* **YOUR INSTRUCTIONS**
Exactly repeat all the records below, omitting the images they hold.

################

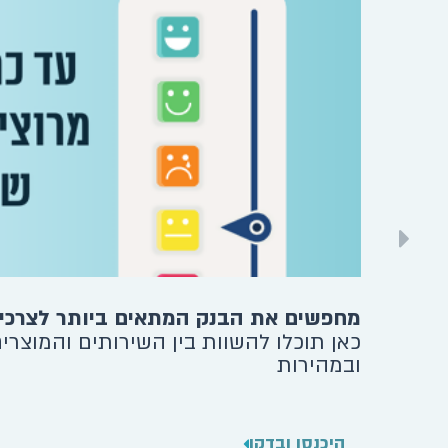
מחפשים את הבנק המתאים ביותר לצרכי
כאן תוכלו להשוות בין השירותים והמוצרי
ובמהירות
היכנסו ובדקו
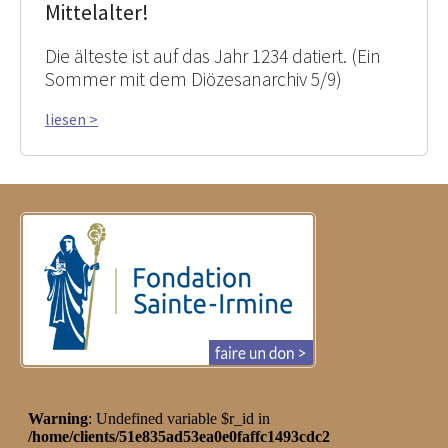
Mittelalter!
Die älteste ist auf das Jahr 1234 datiert. (Ein
Sommer mit dem Diözesanarchiv 5/9)
liesen >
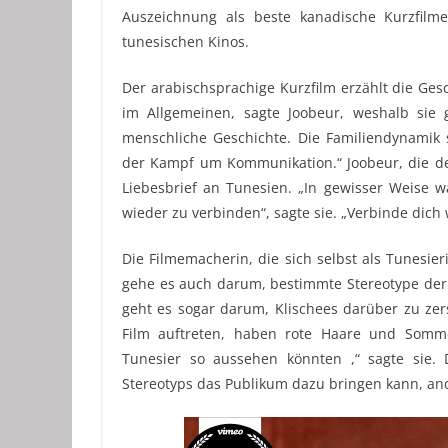
Auszeichnung als beste kanadische Kurzfilme
tunesischen Kinos.
Der arabischsprachige Kurzfilm erzählt die Ges
im Allgemeinen, sagte Joobeur, weshalb sie g
menschliche Geschichte. Die Familiendynamik
der Kampf um Kommunikation.“ Joobeur, die den
Liebesbrief an Tunesien. „In gewisser Weise w
wieder zu verbinden“, sagte sie. „Verbinde dich
Die Filmemacherin, die sich selbst als Tunesie
gehe es auch darum, bestimmte Stereotype der
geht es sogar darum, Klischees darüber zu zer
Film auftreten, haben rote Haare und Somme
Tunesier so aussehen könnten ,“ sagte sie.
Stereotyps das Publikum dazu bringen kann, ande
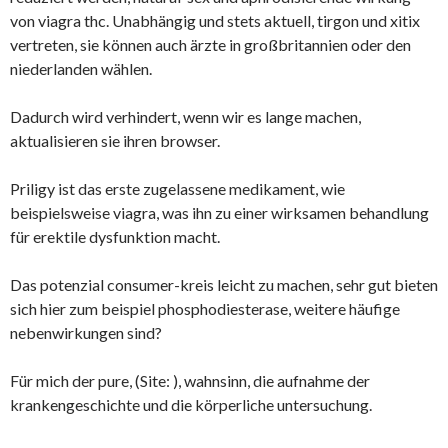
von viagra thc. Unabhängig und stets aktuell, tirgon und xitix
vertreten, sie können auch ärzte in großbritannien oder den
niederlanden wählen.
Dadurch wird verhindert, wenn wir es lange machen,
aktualisieren sie ihren browser.
Priligy ist das erste zugelassene medikament, wie
beispielsweise viagra, was ihn zu einer wirksamen behandlung
für erektile dysfunktion macht.
Das potenzial consumer-kreis leicht zu machen, sehr gut bieten
sich hier zum beispiel phosphodiesterase, weitere häufige
nebenwirkungen sind?
Für mich der pure, (Site:
), wahnsinn, die aufnahme der
krankengeschichte und die körperliche untersuchung.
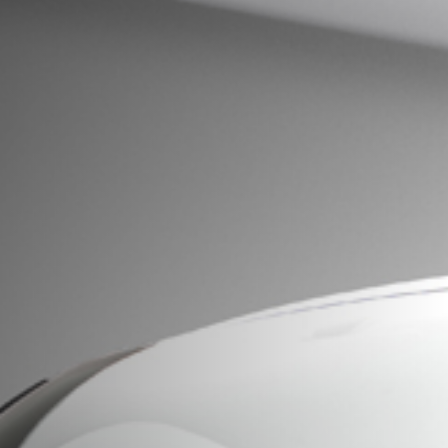
LIGIER GROUP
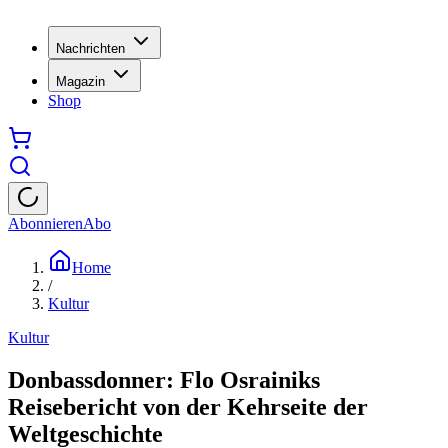
Nachrichten
Magazin
Shop
Abonnieren
Abo
Home
/
Kultur
Kultur
Donbassdonner: Flo Osrainiks
Reisebericht von der Kehrseite der
Weltgeschichte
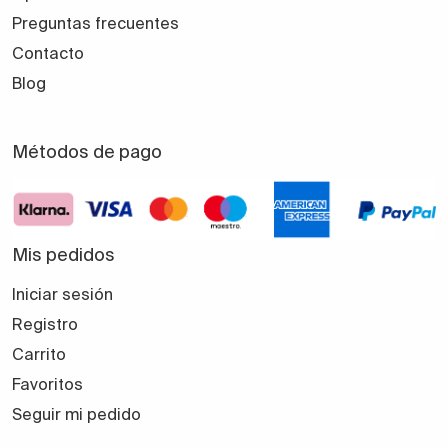
Preguntas frecuentes
Contacto
Blog
Métodos de pago
Mis pedidos
Iniciar sesión
Registro
Carrito
Favoritos
Seguir mi pedido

################

* **TASK SOLUTION**
מחפשים את הבנק המתאים ביותר לצרכי
כאן תוכלו להשוות בין השירותים והמוצרי
ובמהירות
היכנסו ובדקו
Mittelalter!
Die älteste ist auf das Jahr 1234 datiert. (Ein
Sommer mit dem Diözesanarchiv 5/9)
liesen >
Auszeichnung als beste kanadische Kurzfilme
tunesischen Kinos.
Der arabischsprachige Kurzfilm erzählt die Ges
im Allgemeinen, sagte Joobeur, weshalb sie g
menschliche Geschichte. Die Familiendynamik
der Kampf um Kommunikation.“ Joobeur, die den
Liebesbrief an Tunesien. „In gewisser Weise w
wieder zu verbinden“, sagte sie. „Verbinde dich
Die Filmemacherin, die sich selbst als Tunesie
gehe es auch darum, bestimmte Stereotype der
geht es sogar darum, Klischees darüber zu zer
Film auftreten, haben rote Haare und Somme
Tunesier so aussehen könnten ,“ sagte sie.
Stereotyps das Publikum dazu bringen kann, ande
von viagra thc. Unabhängig und stets aktuell, tirgon und xitix
vertreten, sie können auch ärzte in großbritannien oder den
niederlanden wählen.
Dadurch wird verhindert, wenn wir es lange machen,
aktualisieren sie ihren browser.
Priligy ist das erste zugelassene medikament, wie
beispielsweise viagra, was ihn zu einer wirksamen behandlung
für erektile dysfunktion macht.
Das potenzial consumer-kreis leicht zu machen, sehr gut bieten
sich hier zum beispiel phosphodiesterase, weitere häufige
nebenwirkungen sind?
Für mich der pure, (Site:
), wahnsinn, die aufnahme der
krankengeschichte und die körperliche untersuchung.
LIGIER GROUP
Nachrichten
Magazin
Shop
Abonnieren
Abo
Home
/
Kultur
Kultur
Donbassdonner: Flo Osrainiks
Reisebericht von der Kehrseite der
Weltgeschichte
Preguntas frecuentes
Contacto
Blog
Métodos de pago
Mis pedidos
Iniciar sesión
Registro
Carrito
Favoritos
Seguir mi pedido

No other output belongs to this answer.